In MYancheff/myancheffpackage: Creates a simple visualization of NYC SAT data.

knitr::opts_chunk$set(echo = TRUE)

Proposed Structure

#/raw-data
#/data
#/sandbox
#/code
#/documents
#/misc
#README.md
#makefile

This structure is largely based off of the TIER specifications found at http://www.projecttier.org/. The main modifications come from trying to match the directory structure to the data science work flow presented in the Math241/Pol341 course, as well as work done in reproducibility by Thomas Leeper.

WorkFlow

This structure would be followed for each project in a repo, so a repo with multiple projects would have a single file for every project, and each of these files would then be organized with sub folders in this style.

Raw Data

This folder would contain the raw data files scraped directly from their source and unaltered, as well as the programs used to tidy them. Files that go in here are files that are not used directly in any kind of analysis. For example, in the OMV project, this file would contain the raw voter files as well as the code used to clean it into the format used for the actual analysis.

This file would not appear in projects that focus on reading in and transforming raw data such as the RCV project or the US-elections-reboot. Instead these files would appear in the data and code folders later down the line.

Data

This folder would contain all the files used directly in analysis or in the final project.

Sandbox

This folder would contain code and work that is not yet finished, corresponding to the general exploring/understanding phase of the data science work flow. Files in here will typically be code, and will be moved out of this file into the code file as they are completed and working.

Code

This folder would contain the code used in any analysis performed in the project. This would include the code to make visualizations, models, and any other analysis done.

Documents

The documents folder would contain the final analysis, or the main deliverable(s) that the repo is dedicated to.

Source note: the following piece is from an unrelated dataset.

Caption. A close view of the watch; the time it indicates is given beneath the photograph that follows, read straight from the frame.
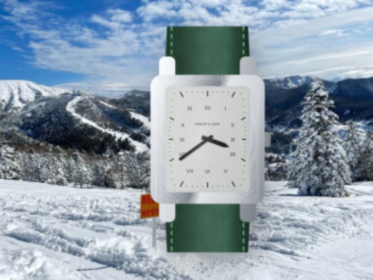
3:39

For standard social science projects this folder would contain the final draft of the paper, as well as a visualizations sub folder that would contain image files.

For a project more focused on building a tool, such as an r pacakge, the documents folder would contain a file that shows examples of the code being used.

Miscellaneous

This would contain any files that don't fit into the descriptions of the above folders.

Other Files (Not a Folder)

The README file will contain the information needed for someone to get a good preliminary understanding of what the project is as well as how the repo is organized. This file should contain the names of people involved, the sources of data, and a general guide for where things are stored in the repo.